Permalink
391 lines (280 sloc) 20.2 KB

Python

We follow the PEP8 style guide for Python. Docstrings follow PEP257. The rest of the document describes additions and clarifications to the PEP documents that we follow at Khan Academy.

You can use make lint from the top level of the website source tree to run a pep8 check over all the source code or make linc to check only files you've changed. You should aim to not introduce any new violations, before checking in code.

Indentation

Use 4 spaces -- never tabs -- for indentation.

This is a strict rule and ignoring this can (has) cause(d) bugs.

__init__.py

Unless an exception is explicitly allowed by a codebase owner (Kamens or Jason, for now), __init__.py files should be empty.

Rationale: when you do import foo.bar python imports two files: foo/bar.py, and foo/__init__.py. If foo/__init__.py has imports of its own, those will be run as well -- even if you don’t plan to run any of the code defined in __init__.py. This slows down execution, and worse causes circular-import problems that could be entirely avoided.

If you have code that you think every user of every function inside this directory needs to run first, __init__.py may be appropriate, but you should also consider just creating a function that executes that code, and running the function at the top level (that is, not indented) inside each file in your directory. This makes it more obvious what's going on, and also makes it easier to special-case certain files if the need ever arises.

Using __init__.py to bring variables from sub-modules into the main module space totally defeats the point of having sub-modules in the first place; don’t do it.

For more discussion, see http://stackoverflow.com/questions/1944569/how-do-i-write-good-correct-init-py-files.

Imports

from...import

Only import entire modules, never individual symbols from a module. For top-level modules, that means import foo. For sub-modules, you can do either import foo.bar or from foo import bar.

import auth_util                      # module import: importing the file auth_util.py
import auth.oauth_credentials         # module import: importing the file auth/oauth_credentials.py
from auth import oauth_credentials    # module import: importing the file auth/oauth_credentials.py
from auth_util import get_response    # BAD: symbol import: importing the function get_response from auth_util.py
from auth_util import Authorize       # BAD: symbol import: importing the class Authorize from auth_util.py
from auth_util import AUTH_HOST       # BAD: symbol import: importing the variable AUTH_HOST from auth_util.py

Exception: for third-party code, where the module documentation explicitly says to import individual symbols.

If the basename of a sub-module is generic, prefer the import form to the from form, otherwise either is fine:

import auth.models                   # code uses auth.models.Token -- clear

from auth import models              # code uses models.Token -- ambiguous!

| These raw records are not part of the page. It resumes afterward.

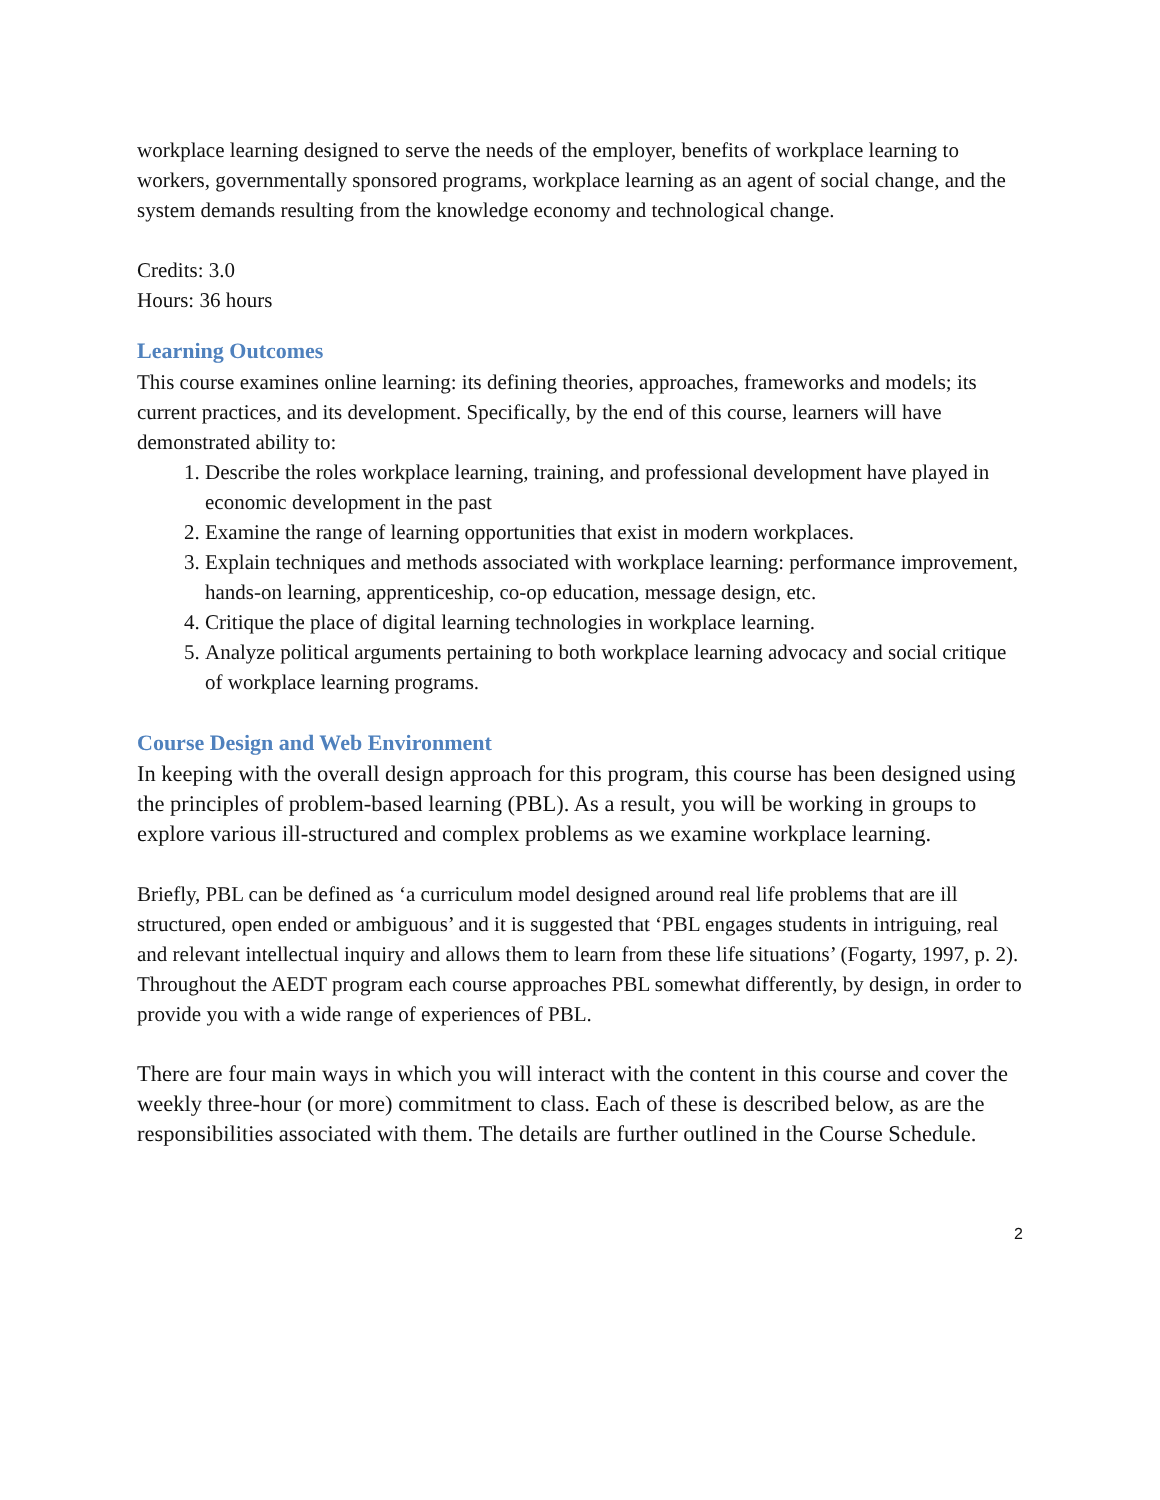workplace learning designed to serve the needs of the employer, benefits of workplace learning to workers, governmentally sponsored programs, workplace learning as an agent of social change, and the system demands resulting from the knowledge economy and technological change.
Credits: 3.0
Hours: 36 hours
Learning Outcomes
This course examines online learning: its defining theories, approaches, frameworks and models; its current practices, and its development. Specifically, by the end of this course, learners will have demonstrated ability to:
1. Describe the roles workplace learning, training, and professional development have played in economic development in the past
2. Examine the range of learning opportunities that exist in modern workplaces.
3. Explain techniques and methods associated with workplace learning: performance improvement, hands-on learning, apprenticeship, co-op education, message design, etc.
4. Critique the place of digital learning technologies in workplace learning.
5. Analyze political arguments pertaining to both workplace learning advocacy and social critique of workplace learning programs.
Course Design and Web Environment
In keeping with the overall design approach for this program, this course has been designed using the principles of problem-based learning (PBL). As a result, you will be working in groups to explore various ill-structured and complex problems as we examine workplace learning.
Briefly, PBL can be defined as ‘a curriculum model designed around real life problems that are ill structured, open ended or ambiguous’ and it is suggested that ‘PBL engages students in intriguing, real and relevant intellectual inquiry and allows them to learn from these life situations’ (Fogarty, 1997, p. 2). Throughout the AEDT program each course approaches PBL somewhat differently, by design, in order to provide you with a wide range of experiences of PBL.
There are four main ways in which you will interact with the content in this course and cover the weekly three-hour (or more) commitment to class. Each of these is described below, as are the responsibilities associated with them. The details are further outlined in the Course Schedule.
2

from auth import oauth_credentials   # code uses oauth_credentials.Token -- clear

Rationale: This is the single best -- and easiest -- way to avoid the circular-import problem. To simplify, when you say import x, Python executes the x.py file, but doesn't need to get any attributes from it. When you say from x import foo, Python needs x.py to be executed enough that foo is defined in it. When x does a 'from-import' from y, and y does a 'from-import' from x, the circular import can succeed if a partial module is enough (as it will be with import x), but it can fail if the circularity happens before the needed attribute is defined (as it might be with from x import foo).

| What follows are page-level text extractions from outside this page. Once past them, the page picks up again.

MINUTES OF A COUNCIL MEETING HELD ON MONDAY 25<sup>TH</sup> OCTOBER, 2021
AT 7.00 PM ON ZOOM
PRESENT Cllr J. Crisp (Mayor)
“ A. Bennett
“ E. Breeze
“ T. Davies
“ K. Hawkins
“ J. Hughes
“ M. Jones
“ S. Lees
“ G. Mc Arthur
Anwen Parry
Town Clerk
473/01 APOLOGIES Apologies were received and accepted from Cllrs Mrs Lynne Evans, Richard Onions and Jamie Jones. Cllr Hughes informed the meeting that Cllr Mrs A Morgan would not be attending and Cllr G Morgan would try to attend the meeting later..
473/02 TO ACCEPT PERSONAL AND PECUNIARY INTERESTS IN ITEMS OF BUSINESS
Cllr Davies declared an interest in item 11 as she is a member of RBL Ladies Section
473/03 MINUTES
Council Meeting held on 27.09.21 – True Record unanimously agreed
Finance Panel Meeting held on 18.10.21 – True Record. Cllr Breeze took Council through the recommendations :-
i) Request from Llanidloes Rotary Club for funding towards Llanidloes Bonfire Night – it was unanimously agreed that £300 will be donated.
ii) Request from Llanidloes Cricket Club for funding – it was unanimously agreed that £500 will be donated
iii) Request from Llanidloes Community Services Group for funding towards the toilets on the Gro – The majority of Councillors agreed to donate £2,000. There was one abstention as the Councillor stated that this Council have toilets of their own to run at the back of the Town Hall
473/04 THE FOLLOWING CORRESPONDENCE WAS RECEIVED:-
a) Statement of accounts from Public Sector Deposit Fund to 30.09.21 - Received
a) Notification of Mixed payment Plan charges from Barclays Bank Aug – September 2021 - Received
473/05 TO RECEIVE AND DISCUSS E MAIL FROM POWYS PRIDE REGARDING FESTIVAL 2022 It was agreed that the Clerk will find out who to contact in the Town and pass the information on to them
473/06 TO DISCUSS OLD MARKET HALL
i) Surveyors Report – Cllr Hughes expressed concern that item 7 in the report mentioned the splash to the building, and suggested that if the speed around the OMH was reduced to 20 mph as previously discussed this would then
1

Side note: While this rule helps with most circular-import problems, it doesn’t help with all: a module x may still need symbols from a module y while x is still being imported. For instance, if you say class xclass(y.yclass): ..., Python needs the yclass attribute at import-time.

The downside of this rule is that code gets more verbose: where before you could do

from possibly_a_very_long_name import MyClass
[...]
m = MyClass(...)

now you have to do

import possibly_a_very_long_name
[...]
m = possibly_a_very_long_name.MyClass(...)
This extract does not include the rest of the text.